Incidentally, the term porridge comes from English and means porridge. Many also speak of oatmeal (=oat flakes) or oatmeal.
Ultimately, though, they all mean the same thing – (usually) a warm dish consisting of rolled oats, liquid (water, milk, or non-dairy milk), spices (e.g., cinnamon, vanilla, cardamom, etc.), and toppings (e.g., nuts, seeds, yogurt /Quark). Porridge is available in sweet and savory versions. Personally, I'm more of the cute type.

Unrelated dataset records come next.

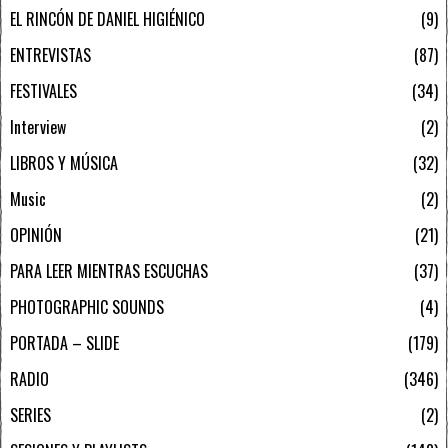
EL RINCÓN DE DANIEL HIGIÉNICO
9
ENTREVISTAS
87
FESTIVALES
34
Interview
2
LIBROS Y MÚSICA
32
Music
2
OPINIÓN
21
PARA LEER MIENTRAS ESCUCHAS
37
PHOTOGRAPHIC SOUNDS
4
PORTADA – SLIDE
179
RADIO
346
SERIES
2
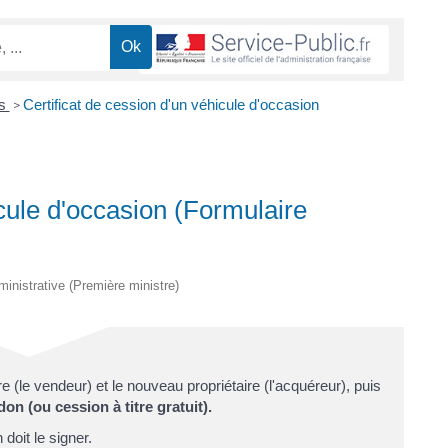
es
Certificat de cession d'un véhicule d'occasion
>
icule d'occasion (Formulaire
dministrative (Première ministre)
ire (le vendeur) et le nouveau propriétaire (l'acquéreur), puis
on (ou cession à titre gratuit).
 doit le signer.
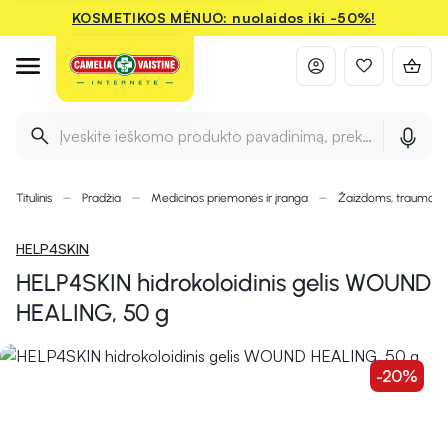
KOSMETIKOS MĖNUO: nuolaidos iki -50%!
Įveskite ieškomo produkto pavadinimą, prekės ženklą ir 
Titulinis
Pradžia
Medicinos priemonės ir įranga
Žaizdoms, traumom
HELP4SKIN
HELP4SKIN hidrokoloidinis gelis WOUND
HEALING, 50 g
-20%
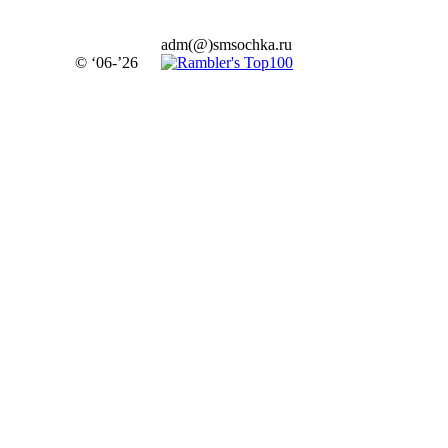
adm(@)smsochka.ru
© ‘06-’26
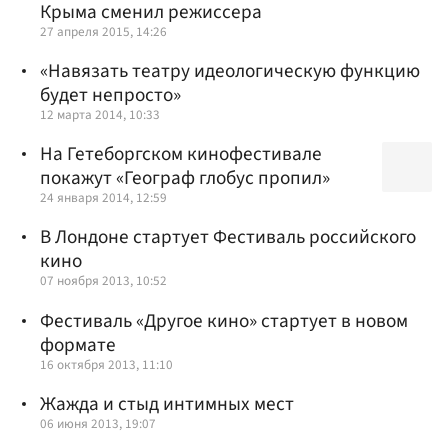
Крыма сменил режиссера
27 апреля 2015, 14:26
«Навязать театру идеологическую функцию
будет непросто»
12 марта 2014, 10:33
На Гетеборгском кинофестивале
покажут «Географ глобус пропил»
24 января 2014, 12:59
В Лондоне стартует Фестиваль российского
кино
07 ноября 2013, 10:52
Фестиваль «Другое кино» стартует в новом
формате
16 октября 2013, 11:10
Жажда и стыд интимных мест
06 июня 2013, 19:07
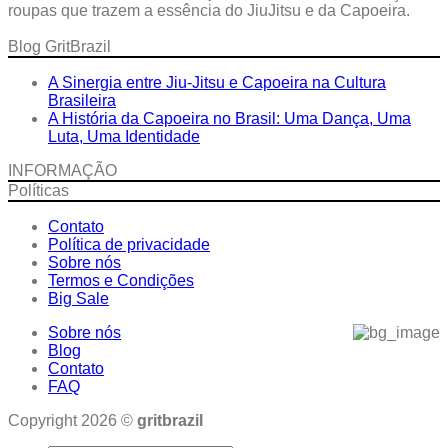
R$119,99
roupas que trazem a essência do JiuJitsu e da Capoeira.
Blog GritBrazil
A Sinergia entre Jiu-Jitsu e Capoeira na Cultura
Brasileira
A História da Capoeira no Brasil: Uma Dança, Uma
Luta, Uma Identidade
INFORMAÇÃO
Políticas
Contato
Política de privacidade
Sobre nós
Termos e Condições
Big Sale
Sobre nós
Blog
Contato
FAQ
Copyright 2026 ©
gritbrazil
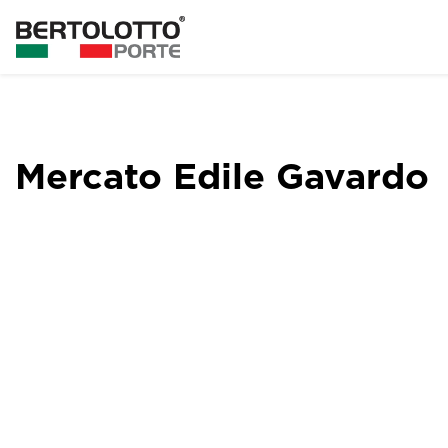
Mercato Edile Gavardo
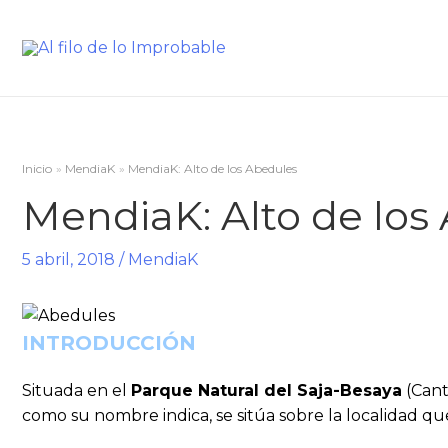
Inicio
MendiaK
MendiaK: Alto de los Abedules
MendiaK: Alto de los
5 abril, 2018
/
MendiaK
INTRODUCCIÓN
Situada en el
Parque Natural del Saja-Besaya
(Cant
como su nombre indica, se sitúa sobre la localidad q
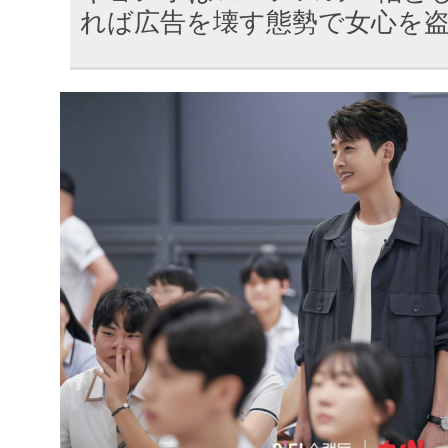
れば広告を壊す態勢で女心を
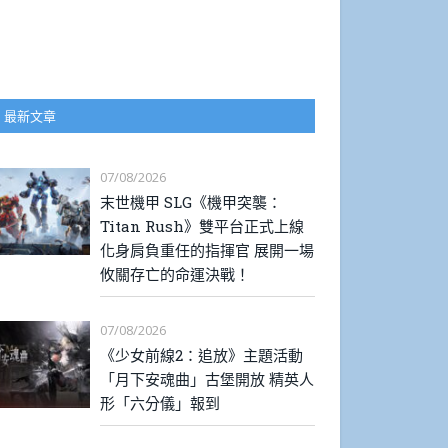
最新文章
07/08/2026
末世機甲 SLG《機甲突襲：
Titan Rush》雙平台正式上線
化身肩負重任的指揮官 展開一場
攸關存亡的命運決戰！
07/08/2026
《少女前線2：追放》主題活動
「月下安魂曲」古堡開放 精英人
形「六分儀」報到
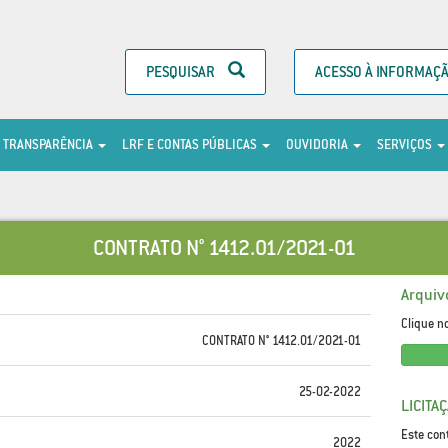
PESQUISAR
ACESSO À INFORMAÇ
TRANSPARÊNCIA
LRF E CONTAS PÚBLICAS
OUVIDORIA
SERVIÇOS
CONTRATO N° 1412.01/2021-01
Arquiv
Clique n
CONTRATO N° 1412.01/2021-01
25-02-2022
LICITA
Este con
2022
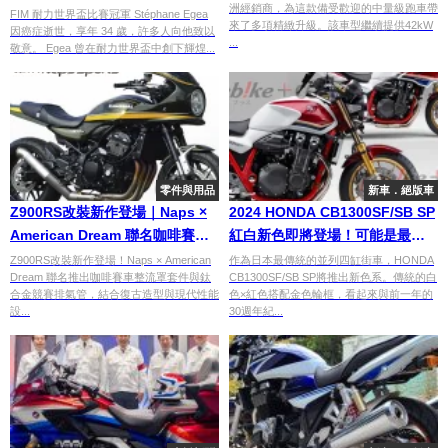
洲經銷商，為這款備受歡迎的中量級跑車帶
FIM 耐力世界盃比賽冠軍 Stéphane Egea
來了多項精緻升級。該車型繼續提供42kW
因癌症逝世，享年 34 歲，許多人向他致以
...
敬意。 Egea 曾在耐力世界盃中創下輝煌...
零件與用品
新車．絕版車
Z900RS改裝新作登場｜Naps ×
2024 HONDA CB1300SF/SB SP
American Dream 聯名咖啡賽車
紅白新色即將登場！可能是最終
整流罩套件＋鈦合金競賽排氣管
車型？！
Z900RS改裝新作登場！Naps × American
作為日本最傳統的並列四缸街車，HONDA
Dream 聯名推出咖啡賽車整流罩套件與鈦
CB1300SF/SB SP將推出新色系。傳統的白
發表
合金競賽排氣管，結合復古造型與現代性能
色×紅色搭配金色輪框，看起來與前一年的
設...
30週年紀...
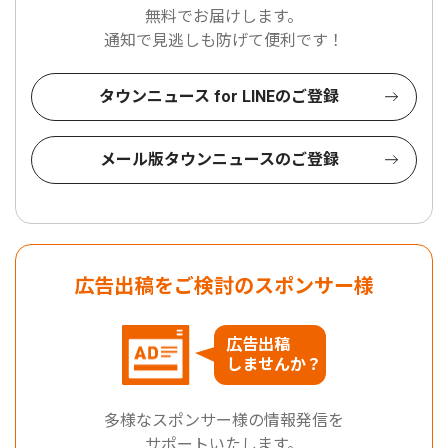
無料でお届けします。
通知で見逃しも防げて便利です！
タウンニュース for LINEのご登録
メール版タウンニュースのご登録
広告出稿をご検討のスポンサー様
広告出稿
しませんか？
多様なスポンサー様の情報発信を
サポートいたします。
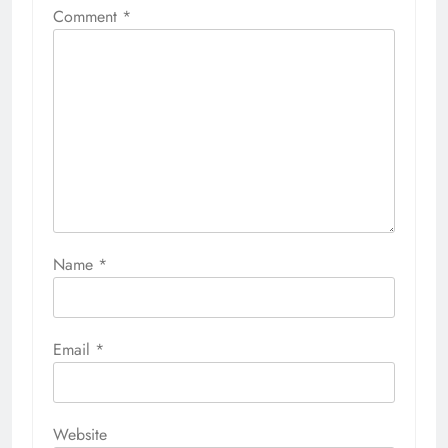
Comment
*
Name
*
Email
*
Website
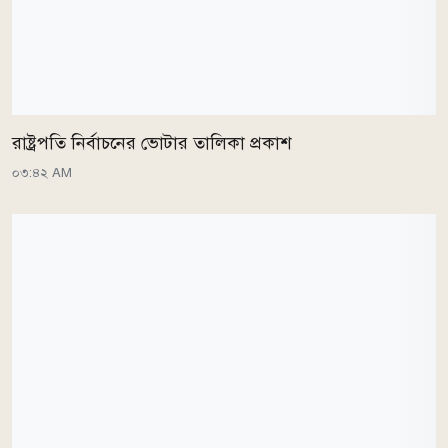
রাষ্ট্রপতি নির্বাচনের ভোটার তালিকা প্রকাশ
০৩:৪২ AM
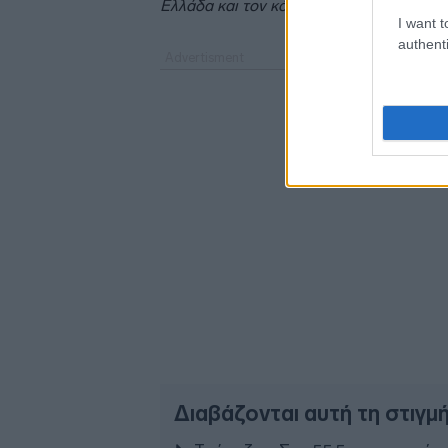
Ελλάδα και τον κόσμο.
I want t
authenti
Διαβάζονται αυτή τη στιγμ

Preparation time: 5 minutes
Cooking time: 5 minutes
400 ml milk or plant drink I usually use almond or oat drink
80 g tender oat flakes
125 g quark 20% fat content (for the vegan version, you can of course omit the quark)
1 piece banana
1 handful of berries
2 tablespoons chia or ground flaxseeds
2 tablespoons chopped nuts eg almonds, hazelnuts or pecans
2 tbsp coconut flakes
Nut butter as required, e.g. peanut or almond butter
Honey or maple syrup as needed
Cinnamon and vanilla as needed
Heat milk in saucepan and stir in oatmeal. Then let it cook for about 5 minutes at medium heat - depending on which consistency you like best, you can of course shorten or lengthen the cooking time.
Cut the fruit at the same time.
Divide the finished porridge between two bowls and place the toppings.